* [Quoted passage]
Start of Block

I’m not smart enough to make that determination myself. I try to leave it to scientists who’ve spent many lifetimes studying these things. Many of them say human beings have caused the climate to change by (a) emitting carbon dioxide into the air and (b) laying waste to hundreds of millions of acres of forestland populated by trees that replace the CO2 with oxygen. Others say the climate change is part of the epochal cycle the planet experiences every few million years — and that we’re entering the next cycle.

I tend to believe the human factor is the cause.

I’ll repeat something my dear late mother used to say about those who cannot see the big picture, that they’re “so narrow-minded they can look through a keyhole with both eyes.”

Look at the big picture, folks.

Time to plan for rising sea levels

Climate change is the subject of intense debate, particularly over its cause.

Manmade or natural? It doesn’t matter to many of us who believe that the climate is, in fact, changing.

What’s more, it should matter even less to those who live along our coastlines where sea levels are rising. That is virtually beyond dispute. The ocean levels are increasing and they figure to threaten the very communities that sit at the water’s edge.

http://www.texastribune.org/2013/12/24/on-climate-change-a-push-to-think-locally/

Thus is it time for local experts to take the hint from climatologists and other experts to deal with this issue locally rather than continue to think globally about climate change.

Texas is one of those many states sitting along large bodies of water that are facing increases in sea level. The Coastal Plain, in fact, rises from the Gulf of Mexico quite gradually, meaning that much of the plain rests at or just slightly above sea level for many miles inland.

We’re safe here on the Caprock, which sits nearly 3,700 feet above sea level. No one I’m aware of has said the Gulf of Mexico is going to rise that much.

But our neighbors downstate, along the Gulf Coast from the Valley to the Golden Triangle — indeed all the way along the coast eastward — need to begin thinking about the consequences of doing nothing.

It involves a lot more than just filling up sandbags, folks.

End of Block

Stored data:
Start of Block

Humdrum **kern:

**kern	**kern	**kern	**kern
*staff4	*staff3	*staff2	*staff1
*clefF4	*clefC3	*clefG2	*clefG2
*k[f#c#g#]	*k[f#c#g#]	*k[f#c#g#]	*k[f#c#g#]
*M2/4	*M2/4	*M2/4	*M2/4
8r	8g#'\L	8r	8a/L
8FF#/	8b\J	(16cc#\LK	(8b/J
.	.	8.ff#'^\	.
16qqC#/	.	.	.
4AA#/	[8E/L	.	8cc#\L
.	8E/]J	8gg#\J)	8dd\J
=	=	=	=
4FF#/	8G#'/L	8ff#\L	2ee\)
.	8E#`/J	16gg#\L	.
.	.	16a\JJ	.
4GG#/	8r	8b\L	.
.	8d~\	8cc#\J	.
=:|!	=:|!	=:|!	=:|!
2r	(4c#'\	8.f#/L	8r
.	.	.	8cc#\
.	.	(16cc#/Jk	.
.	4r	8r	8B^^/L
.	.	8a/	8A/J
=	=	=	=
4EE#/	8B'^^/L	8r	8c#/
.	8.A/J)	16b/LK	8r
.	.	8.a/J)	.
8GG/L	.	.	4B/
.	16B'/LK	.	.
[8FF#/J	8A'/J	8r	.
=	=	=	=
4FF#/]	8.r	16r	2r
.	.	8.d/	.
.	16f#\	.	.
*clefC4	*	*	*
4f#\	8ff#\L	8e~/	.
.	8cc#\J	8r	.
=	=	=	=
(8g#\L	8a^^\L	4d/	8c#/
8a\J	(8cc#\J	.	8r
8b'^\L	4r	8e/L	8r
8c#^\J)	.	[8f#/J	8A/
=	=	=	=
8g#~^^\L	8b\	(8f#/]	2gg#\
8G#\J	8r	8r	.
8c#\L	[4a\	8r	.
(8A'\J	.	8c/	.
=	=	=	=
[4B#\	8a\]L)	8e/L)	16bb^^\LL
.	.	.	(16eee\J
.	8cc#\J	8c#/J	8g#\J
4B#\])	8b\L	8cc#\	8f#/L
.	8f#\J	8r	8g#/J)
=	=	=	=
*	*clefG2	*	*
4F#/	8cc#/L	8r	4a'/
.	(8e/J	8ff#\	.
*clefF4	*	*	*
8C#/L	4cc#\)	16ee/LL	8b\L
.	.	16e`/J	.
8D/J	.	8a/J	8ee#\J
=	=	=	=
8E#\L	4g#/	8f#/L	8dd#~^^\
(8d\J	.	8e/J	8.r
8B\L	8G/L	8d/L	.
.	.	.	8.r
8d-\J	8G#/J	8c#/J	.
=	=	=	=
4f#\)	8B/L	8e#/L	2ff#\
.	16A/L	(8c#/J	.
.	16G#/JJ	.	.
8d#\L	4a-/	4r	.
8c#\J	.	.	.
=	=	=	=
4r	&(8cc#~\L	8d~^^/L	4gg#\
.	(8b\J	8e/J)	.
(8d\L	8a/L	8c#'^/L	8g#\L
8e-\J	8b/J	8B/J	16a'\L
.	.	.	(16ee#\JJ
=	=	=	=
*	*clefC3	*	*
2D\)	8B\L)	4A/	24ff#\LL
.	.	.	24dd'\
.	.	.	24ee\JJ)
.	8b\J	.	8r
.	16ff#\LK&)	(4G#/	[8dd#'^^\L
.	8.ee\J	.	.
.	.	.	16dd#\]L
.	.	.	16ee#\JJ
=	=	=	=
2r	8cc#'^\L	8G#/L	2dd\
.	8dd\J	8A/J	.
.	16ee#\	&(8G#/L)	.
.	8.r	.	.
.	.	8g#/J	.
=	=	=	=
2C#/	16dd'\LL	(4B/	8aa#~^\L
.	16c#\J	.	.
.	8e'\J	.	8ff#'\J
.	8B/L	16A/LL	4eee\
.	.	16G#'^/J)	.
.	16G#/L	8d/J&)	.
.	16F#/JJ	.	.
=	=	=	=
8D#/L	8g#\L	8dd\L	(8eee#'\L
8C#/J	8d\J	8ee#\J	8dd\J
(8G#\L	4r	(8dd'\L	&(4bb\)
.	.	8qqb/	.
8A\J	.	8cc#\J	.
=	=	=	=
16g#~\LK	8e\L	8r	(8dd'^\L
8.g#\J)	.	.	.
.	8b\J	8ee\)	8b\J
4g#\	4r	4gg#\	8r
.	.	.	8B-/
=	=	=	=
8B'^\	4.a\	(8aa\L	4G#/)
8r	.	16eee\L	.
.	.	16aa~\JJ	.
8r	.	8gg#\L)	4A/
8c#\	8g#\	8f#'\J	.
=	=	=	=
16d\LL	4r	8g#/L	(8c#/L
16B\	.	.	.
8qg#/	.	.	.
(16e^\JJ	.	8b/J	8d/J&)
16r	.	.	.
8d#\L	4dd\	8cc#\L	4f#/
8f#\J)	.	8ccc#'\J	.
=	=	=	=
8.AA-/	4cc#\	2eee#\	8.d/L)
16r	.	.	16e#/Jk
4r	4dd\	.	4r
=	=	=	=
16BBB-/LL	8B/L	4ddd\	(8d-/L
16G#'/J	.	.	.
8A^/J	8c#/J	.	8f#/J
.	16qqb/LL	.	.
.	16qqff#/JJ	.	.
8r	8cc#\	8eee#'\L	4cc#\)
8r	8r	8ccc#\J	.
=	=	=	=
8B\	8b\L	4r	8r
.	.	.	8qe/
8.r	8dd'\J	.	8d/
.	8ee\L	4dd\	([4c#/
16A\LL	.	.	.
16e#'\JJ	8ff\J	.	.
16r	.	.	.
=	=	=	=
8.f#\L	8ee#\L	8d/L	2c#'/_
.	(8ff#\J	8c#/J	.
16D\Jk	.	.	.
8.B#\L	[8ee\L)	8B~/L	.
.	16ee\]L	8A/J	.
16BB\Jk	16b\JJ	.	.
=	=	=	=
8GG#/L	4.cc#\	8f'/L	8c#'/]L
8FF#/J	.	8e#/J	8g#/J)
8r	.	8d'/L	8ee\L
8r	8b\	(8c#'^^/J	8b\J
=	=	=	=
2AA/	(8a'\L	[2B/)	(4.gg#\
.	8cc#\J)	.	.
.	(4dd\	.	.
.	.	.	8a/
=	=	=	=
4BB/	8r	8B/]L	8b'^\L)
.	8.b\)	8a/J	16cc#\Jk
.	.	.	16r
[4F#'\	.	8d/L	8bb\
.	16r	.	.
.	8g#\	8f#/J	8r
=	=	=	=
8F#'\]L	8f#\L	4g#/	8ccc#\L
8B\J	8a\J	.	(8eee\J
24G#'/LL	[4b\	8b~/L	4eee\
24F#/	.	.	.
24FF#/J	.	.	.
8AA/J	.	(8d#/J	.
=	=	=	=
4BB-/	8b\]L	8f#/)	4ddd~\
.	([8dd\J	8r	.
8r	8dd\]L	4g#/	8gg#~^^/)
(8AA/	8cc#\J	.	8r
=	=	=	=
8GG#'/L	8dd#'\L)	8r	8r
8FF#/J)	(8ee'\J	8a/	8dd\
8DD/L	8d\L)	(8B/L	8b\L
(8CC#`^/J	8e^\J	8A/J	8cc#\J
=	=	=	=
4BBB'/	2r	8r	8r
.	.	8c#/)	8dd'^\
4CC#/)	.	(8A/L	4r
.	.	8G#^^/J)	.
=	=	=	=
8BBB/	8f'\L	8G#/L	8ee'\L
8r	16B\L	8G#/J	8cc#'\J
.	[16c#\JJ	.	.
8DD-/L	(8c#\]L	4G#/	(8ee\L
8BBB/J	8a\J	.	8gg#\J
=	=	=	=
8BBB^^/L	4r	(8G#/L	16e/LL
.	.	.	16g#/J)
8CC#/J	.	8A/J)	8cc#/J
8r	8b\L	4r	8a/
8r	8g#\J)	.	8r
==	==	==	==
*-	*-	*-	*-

End of Block

* [Things to do]
#1 How high above sea level does the Caprock sit, according to the climate change piece?
#2 Reproduce the section of the climate change piece that begins with the words containing "I’m not smart" and ends with "the next cycle.".

* [Activity answers]
#1 Nearly 3,700 feet.

#2
I’m not smart enough to make that determination myself. I try to leave it to scientists who’ve spent many lifetimes studying these things. Many of them say human beings have caused the climate to change by (a) emitting carbon dioxide into the air and (b) laying waste to hundreds of millions of acres of forestland populated by trees that replace the CO2 with oxygen. Others say the climate change is part of the epochal cycle the planet experiences every few million years — and that we’re entering the next cycle.